Monday, February 07, 2005

Hot Chocolate: Uganda's Solar-Powered Cocoa Industry

IT IS not a matter of keeping the same industries we have today, so much as finding those with which we can live. The only reason we are not using Earth Friendly Technologies is because the financial markets are invested in fossil fuels beyond their ability to realize the wealth of other energy sources. Holding on to old ways does not work in the year 2005. We need leadership that can make a difference and not just moan and groan about how THEY CAN'T achieve reductions in Carbon Dioxide levels without hurting economies. Economies come before people, that is wrong and immoral.

SciDev.Net

(London)
January 20, 2005 Posted to the web January 20, 2005


Peter Wamboga-MugiryaKampala


Close to the centre of the Ugandan capital Kampala, near the shore of Lake Victoria, is an area known as Luzira. In this unimposing place, two old buildings stand facing each other.

The buildings seem abandoned, but every day the space between them teems with activity. Like bees with their honey, the workers at Luzira labour to produce the raw material for one of our favourite sweets: chocolate.

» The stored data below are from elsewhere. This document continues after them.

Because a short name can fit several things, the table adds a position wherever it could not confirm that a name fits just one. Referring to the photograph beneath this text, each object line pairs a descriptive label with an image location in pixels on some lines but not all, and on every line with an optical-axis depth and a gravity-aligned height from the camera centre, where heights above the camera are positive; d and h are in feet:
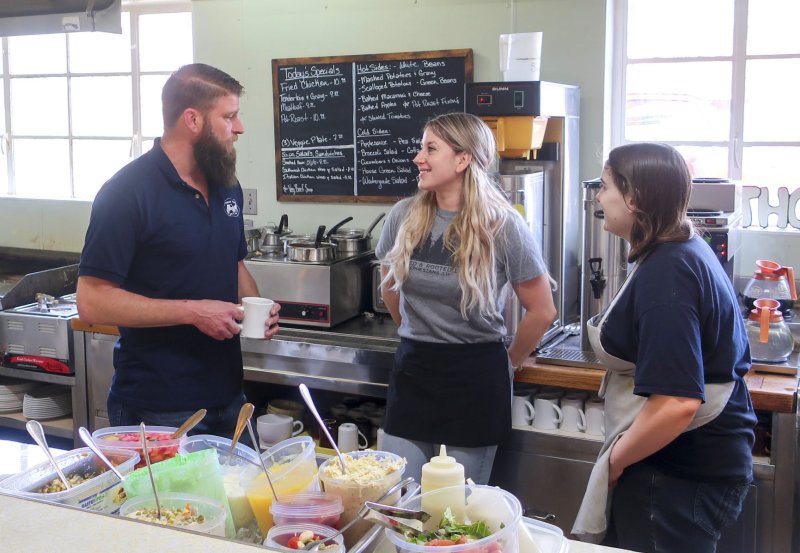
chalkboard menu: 11.93 +1.11
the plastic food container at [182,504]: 4.59 -1.62
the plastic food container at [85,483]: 4.84 -1.60
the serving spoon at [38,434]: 5.10 -1.40
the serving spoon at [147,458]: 4.64 -1.41
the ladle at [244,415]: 5.01 -1.24
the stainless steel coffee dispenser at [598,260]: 9.29 -0.67
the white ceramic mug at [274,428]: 10.71 -2.79
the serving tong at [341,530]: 4.29 -1.64
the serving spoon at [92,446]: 5.10 -1.45
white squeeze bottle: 4.41 -1.45
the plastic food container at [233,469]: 4.89 -1.61
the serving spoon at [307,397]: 5.06 -1.15
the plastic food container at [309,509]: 4.52 -1.60
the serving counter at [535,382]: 8.33 -2.22
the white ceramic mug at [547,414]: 9.37 -2.29
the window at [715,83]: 10.94 +1.43
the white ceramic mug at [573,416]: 9.30 -2.30
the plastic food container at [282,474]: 4.77 -1.54
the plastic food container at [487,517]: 4.01 -1.55
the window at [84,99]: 15.28 +1.75
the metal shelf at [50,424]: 12.34 -3.23
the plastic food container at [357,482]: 4.64 -1.50
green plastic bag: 4.81 -1.54
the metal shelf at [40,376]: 12.14 -2.51
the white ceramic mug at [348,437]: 10.43 -2.84
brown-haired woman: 6.13 -1.21
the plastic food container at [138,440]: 5.25 -1.48
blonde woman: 8.01 -0.91
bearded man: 7.18 -0.59
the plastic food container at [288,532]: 4.37 -1.67
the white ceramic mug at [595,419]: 9.19 -2.30
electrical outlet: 13.47 -0.08
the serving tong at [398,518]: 4.21 -1.54
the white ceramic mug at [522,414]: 9.53 -2.32
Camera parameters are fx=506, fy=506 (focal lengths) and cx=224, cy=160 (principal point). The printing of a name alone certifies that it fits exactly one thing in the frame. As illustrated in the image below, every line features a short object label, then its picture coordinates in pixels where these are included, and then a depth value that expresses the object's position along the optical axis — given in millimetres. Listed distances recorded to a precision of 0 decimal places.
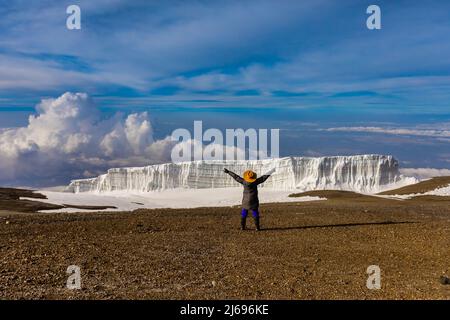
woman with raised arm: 18891
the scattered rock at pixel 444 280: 10453
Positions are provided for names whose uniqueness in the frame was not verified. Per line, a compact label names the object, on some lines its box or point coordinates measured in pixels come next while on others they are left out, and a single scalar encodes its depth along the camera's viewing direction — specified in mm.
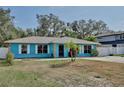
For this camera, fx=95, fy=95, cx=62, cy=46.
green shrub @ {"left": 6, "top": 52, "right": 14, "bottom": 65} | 8681
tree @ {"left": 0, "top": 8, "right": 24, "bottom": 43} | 17647
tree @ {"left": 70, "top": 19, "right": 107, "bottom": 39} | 27766
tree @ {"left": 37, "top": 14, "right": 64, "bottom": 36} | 24828
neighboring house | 17813
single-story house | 11999
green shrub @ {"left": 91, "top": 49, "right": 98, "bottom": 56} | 13959
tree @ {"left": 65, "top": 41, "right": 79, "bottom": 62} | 9777
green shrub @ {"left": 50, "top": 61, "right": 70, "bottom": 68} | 7904
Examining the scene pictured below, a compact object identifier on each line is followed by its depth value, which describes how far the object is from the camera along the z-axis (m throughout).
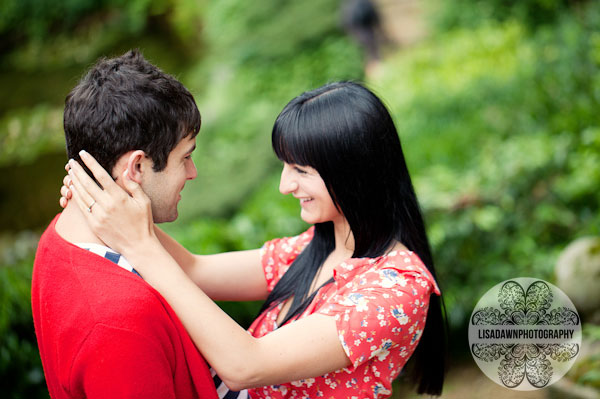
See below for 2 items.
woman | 1.66
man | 1.50
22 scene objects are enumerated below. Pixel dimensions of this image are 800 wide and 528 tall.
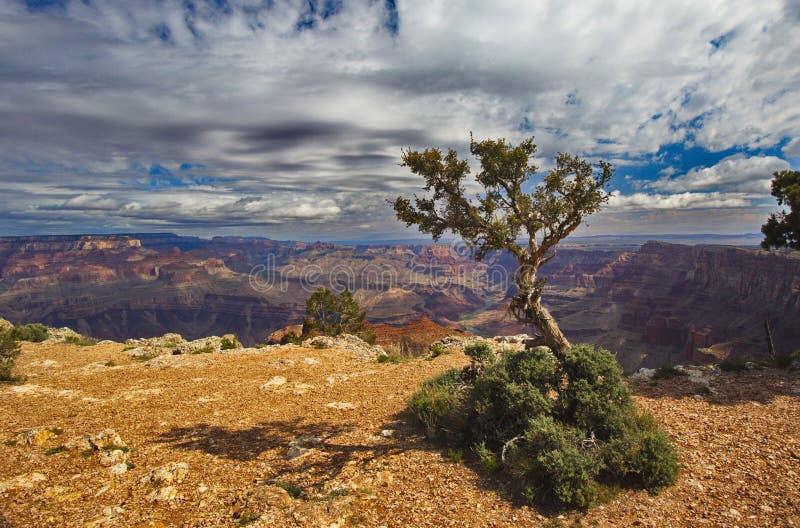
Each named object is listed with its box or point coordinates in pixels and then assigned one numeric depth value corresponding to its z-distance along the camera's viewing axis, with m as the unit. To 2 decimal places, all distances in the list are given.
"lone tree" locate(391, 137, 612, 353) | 11.23
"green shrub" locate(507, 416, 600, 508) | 7.56
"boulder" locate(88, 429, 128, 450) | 10.22
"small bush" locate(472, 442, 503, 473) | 8.80
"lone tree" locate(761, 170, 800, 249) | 17.66
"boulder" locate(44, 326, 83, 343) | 27.34
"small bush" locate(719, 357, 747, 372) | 16.41
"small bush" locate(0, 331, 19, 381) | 17.00
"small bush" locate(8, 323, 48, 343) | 26.43
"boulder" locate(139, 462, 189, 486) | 8.61
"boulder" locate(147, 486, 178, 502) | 7.91
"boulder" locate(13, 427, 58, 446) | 10.48
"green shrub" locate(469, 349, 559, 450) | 9.57
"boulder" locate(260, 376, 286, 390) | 16.65
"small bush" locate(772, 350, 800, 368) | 16.37
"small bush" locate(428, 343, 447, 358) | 22.94
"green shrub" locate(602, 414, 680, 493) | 7.98
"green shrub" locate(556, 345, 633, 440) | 9.28
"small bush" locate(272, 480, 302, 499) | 8.23
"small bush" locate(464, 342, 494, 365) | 12.53
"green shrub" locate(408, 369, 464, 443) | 10.62
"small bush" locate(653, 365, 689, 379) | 16.22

The Luzira cocoa processing plant, however, is unusual in its use of plastic. In the only operation of its kind in east and central Africa, the workers at this site are harnessing the power of the sun to dry cocoa for export.

Cocoa is a major earner of foreign exchange in Uganda, fetching US$1,500 to US$1,700 a tonne - three times what Uganda gets for coffee, its main export crop.

...The power of plastic
Given its promise for the industry, the technique is remarkably simple. A special type of plastic sheeting that converts the sun's ultra-violet rays into infra-red is put up on an aluminium frame and the beans are spread out to dry beneath the plastic after workers have rubbed them over sieves - rubber mat-like structures - to remove any dust or mould.

The polythene sheeting produces temperatures of 50 to 60 degrees Celsius, which dries the cocoa to perfection.